Profiling transcription factor binding affinities across the genome using BANC-seq

Transcription factor (TF) binding across the genome regulates gene expression and cell fate. Furthermore, TF-mediated gene expression is frequently deregulated in diseases such as cancer.

In recent years, various sequencing-based methods have been developed to profile the epigenetic landscape and transcription factor binding specificity across the genome. However, to biochemically understand transcription factor binding, the binding affinity – i.e. the TF concentration required for specific binding – of a transcription factor for DNA sequences in the genome must also be considered. However, no existing technology is capable of quantifying absolute transcription factor binding affinities to native, chromatinized DNA.

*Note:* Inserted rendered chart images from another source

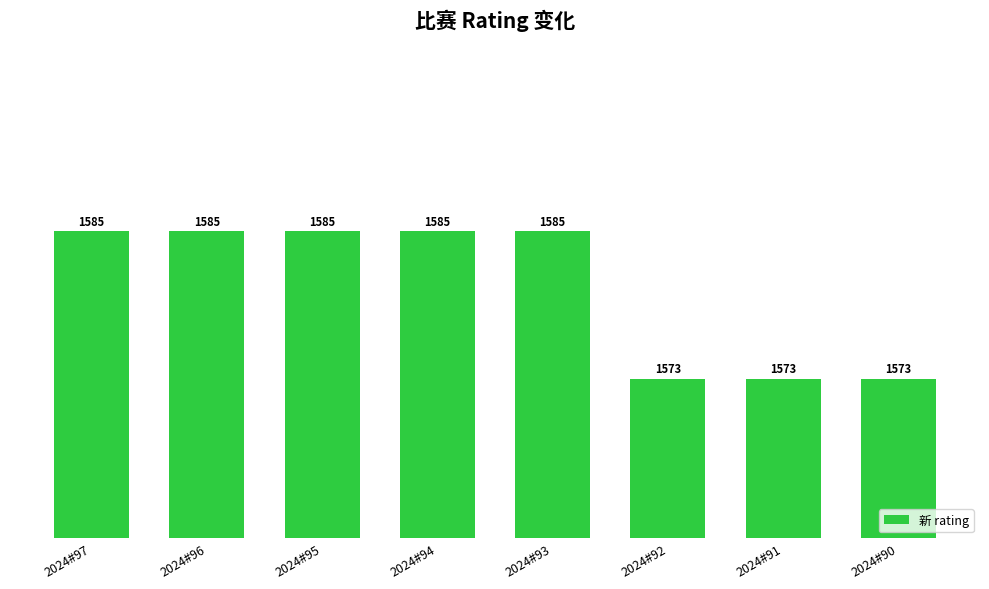

How many values are between 1573 and 1585?

8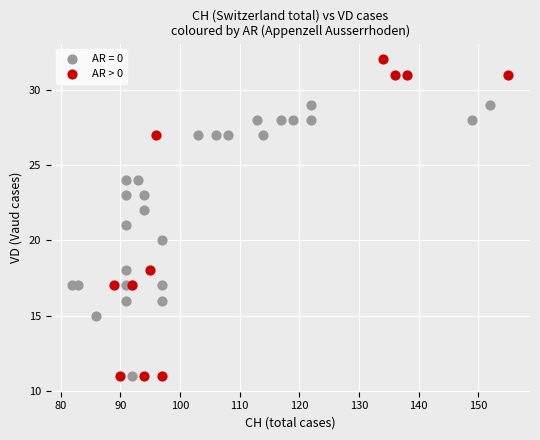

Which series contains the highest Y value?

AR > 0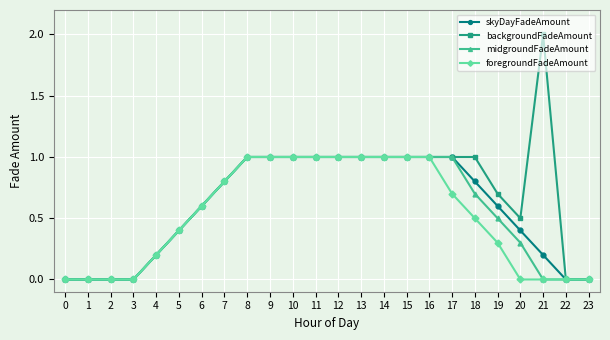

How many series are shown in this chart?

4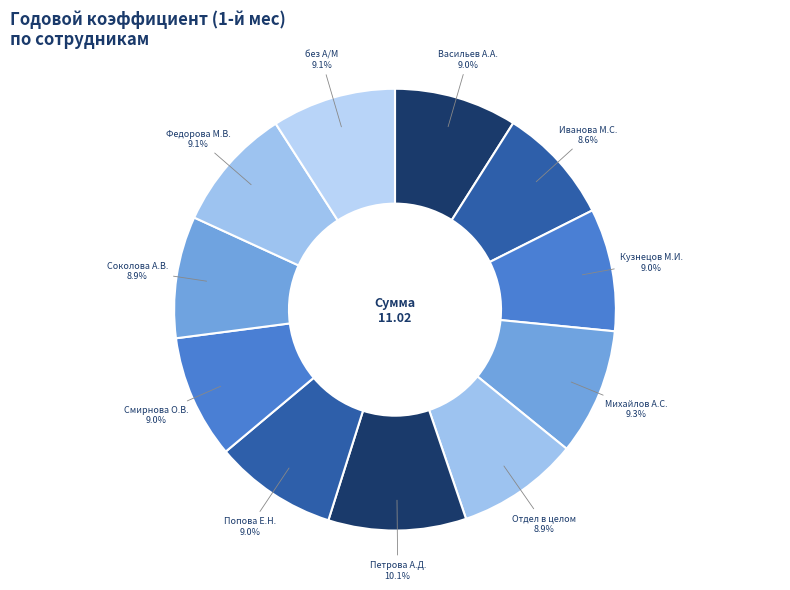

What is the ratio of the value at Васильев А.А. to the value at Петрова А.Д.?

0.9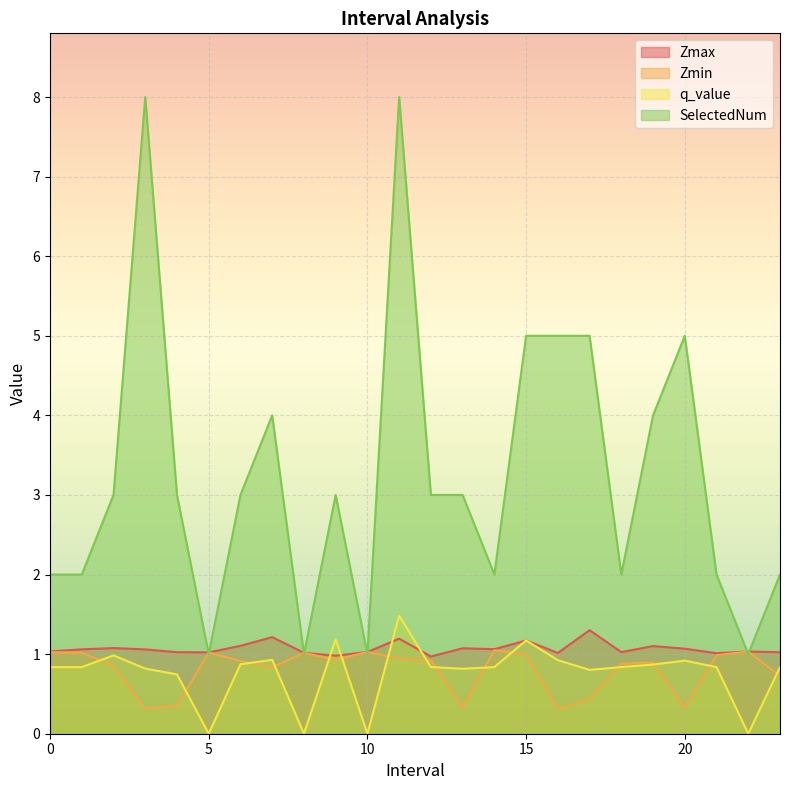

The Zmax series shows 1.2 at 15. True or false?

True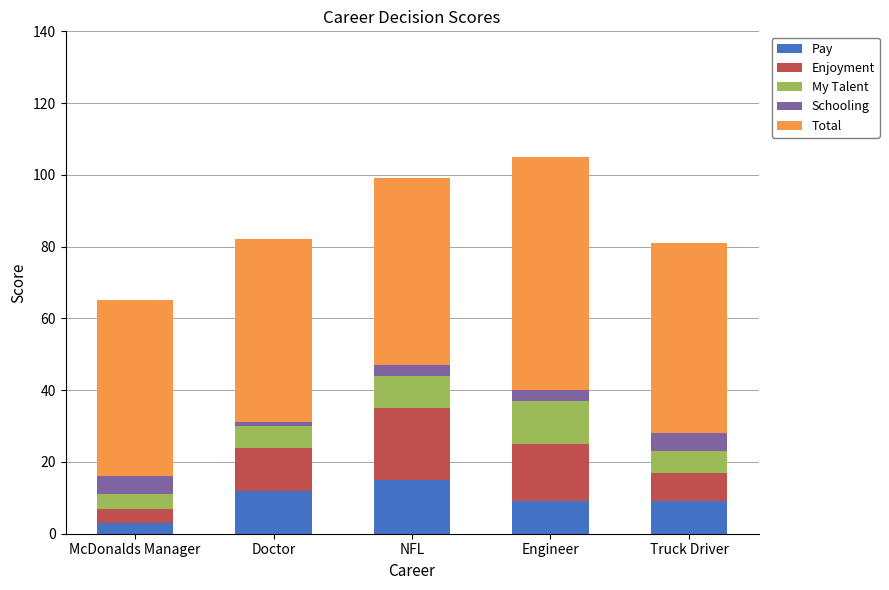

At which category is the sum across all series the highest?

Engineer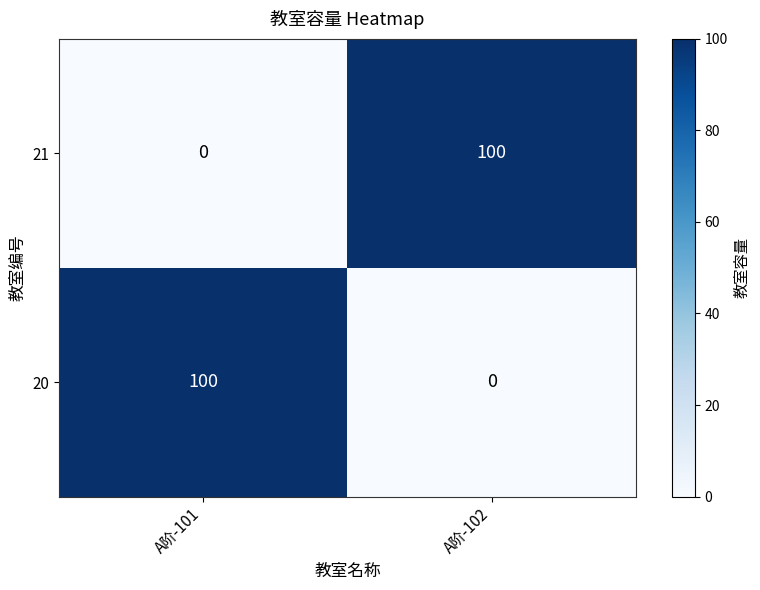

What is the difference between the highest and lowest values at A阶-102?

100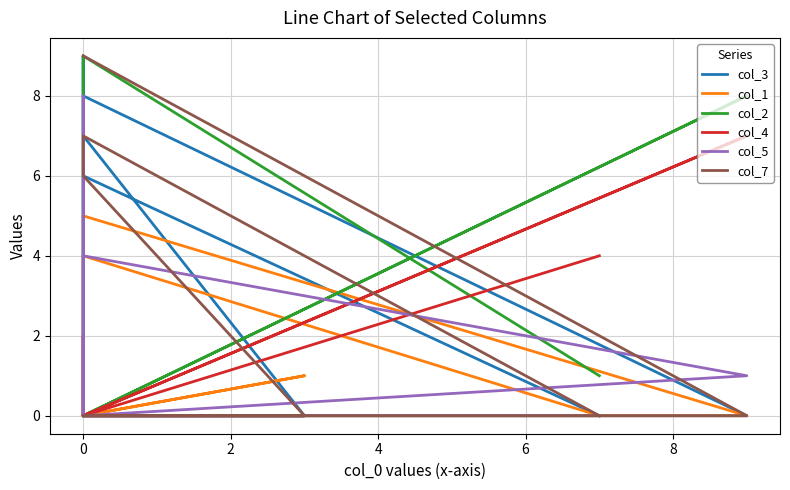

Does the chart have visible grid lines?

Yes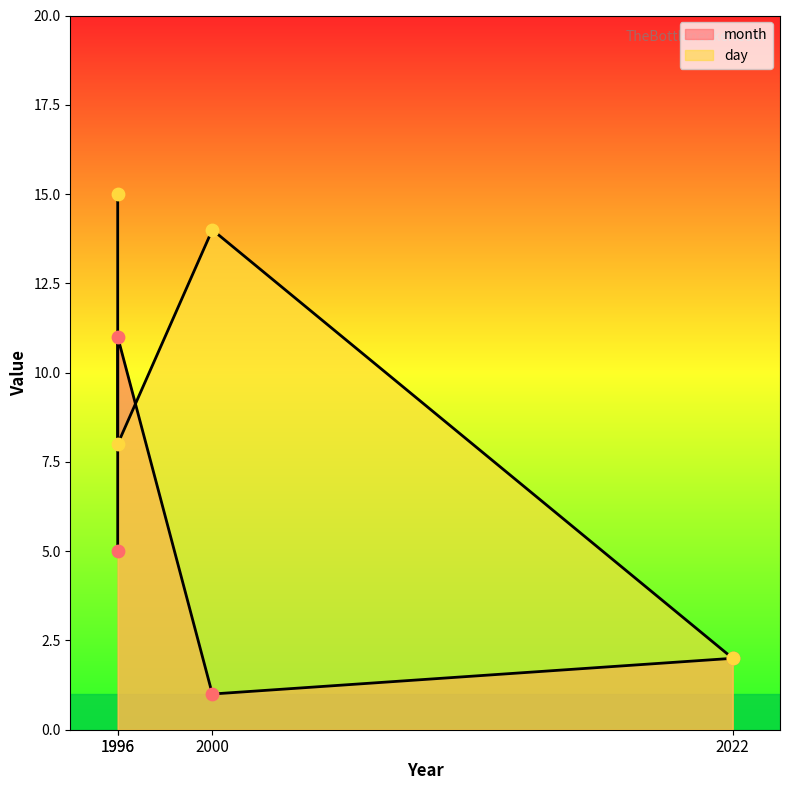

Which series has the widest spread of Y values?

day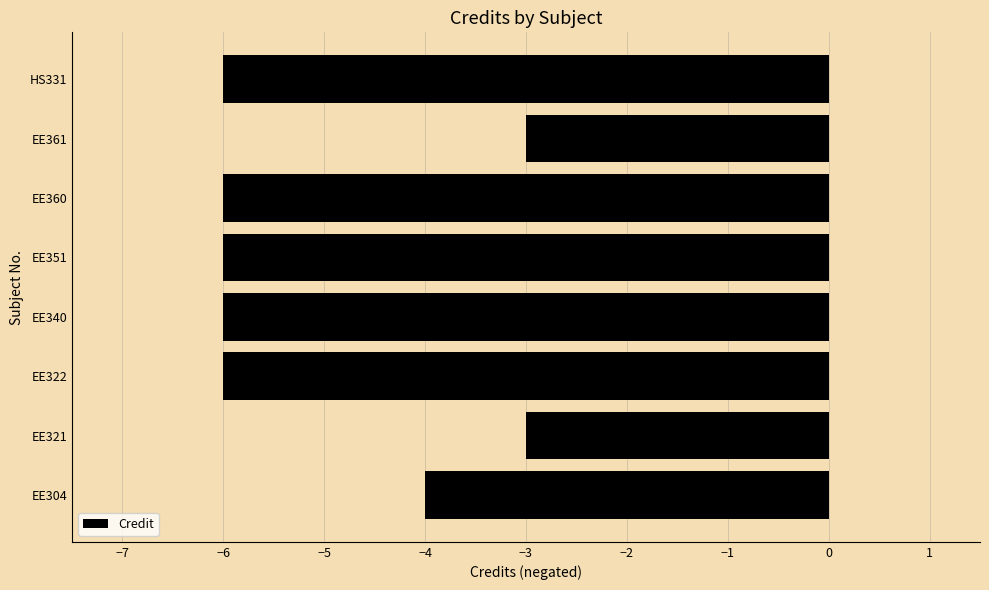

At which label is the value closest to -4?

EE304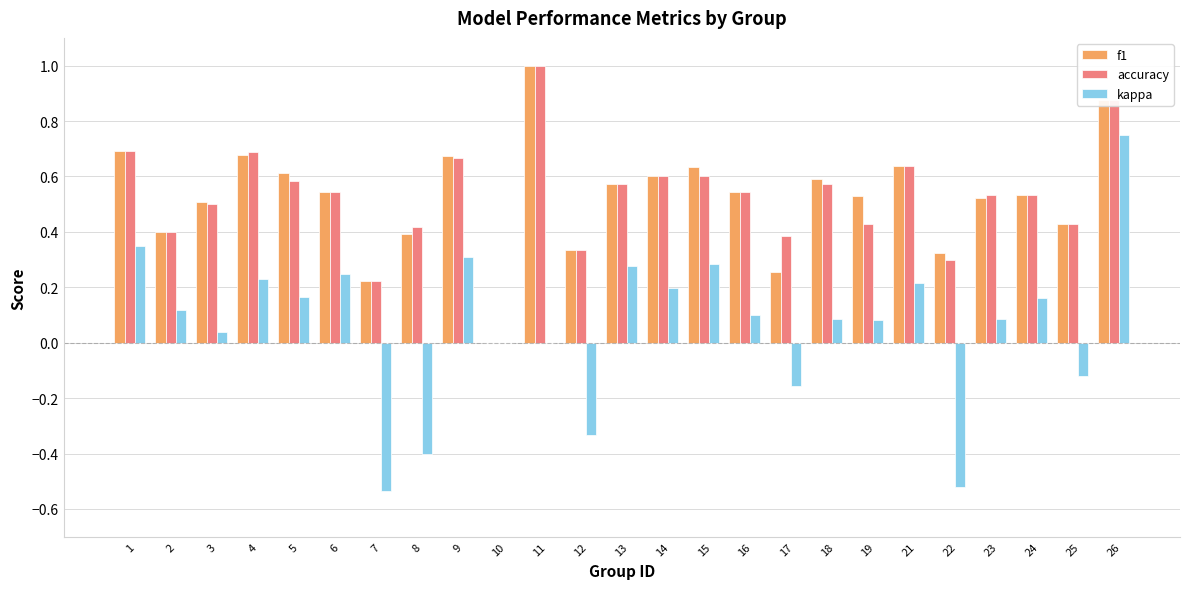

True or false: accuracy has a value of 0.3 at 1.

False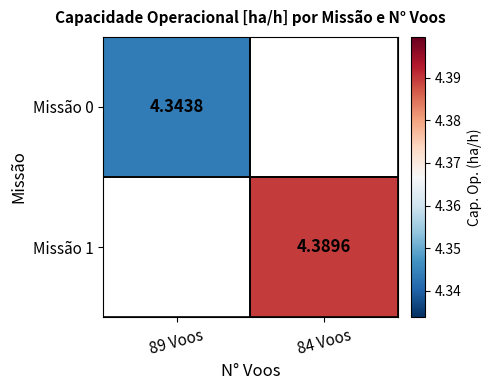

Between 89 Voos and 84 Voos, which is larger?

84 Voos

Hannah Neikes, Rik Lindeboom, Michiel Vermeulen and their colleagues addressed this major shortcoming in the field by developing a method to determine Binding Affinities to Native Chromatin by sequencing or BANC-seq. In BANC-seq, a concentration range of a tagged transcription factor is added to isolated nucleic from mammalian cells. Concentration dependent binding for each titration point is then measured to quantify binding affinities across the genome. BANC-seq revealed that, by and large, accessible chromatin is a pre-requisite for high and low affinity transcription factor binding to occur in a specific epigenetic state. Furthermore, changes in chromatin context during cellular differentiation result in cell type-specific transcription factor binding affinities. Interestingly however, chromatin context is interpreted differently by the pioneering transcription factor FOXA1 compared to YY1, SP1 or MYC. Notably, whereas consensus DNA binding motifs for TFs are important to establish high-affinity binding sites in the genome, these motifs are not always strictly required to generate nanomolar affinity interactions in the genome. 

In summary, BANC-seq adds a much needed quantitative dimension to transcription factor biology and enables stratification of transcription factor binding sites in pathological conditions, such as over-expression of oncogenes in cancer. These breakthrough results were recently published in Nature Biotechnology. 

Publication in Nature Biotechnology Quantification of absolute transcription factor binding affinities in the native chromatin context using BANC-seq. Hannah K. Neikes, Katarzyna W. Kliza, Cathrin Gräwe, Roelof A. Wester, Pascal W. T. C. Jansen, Lieke A. Lamers, Marijke P. Baltissen, Simon J. van Heeringen, Colin Logie, Sarah A. Teichmann, Rik G. H. Lindeboom & Michiel Vermeulen.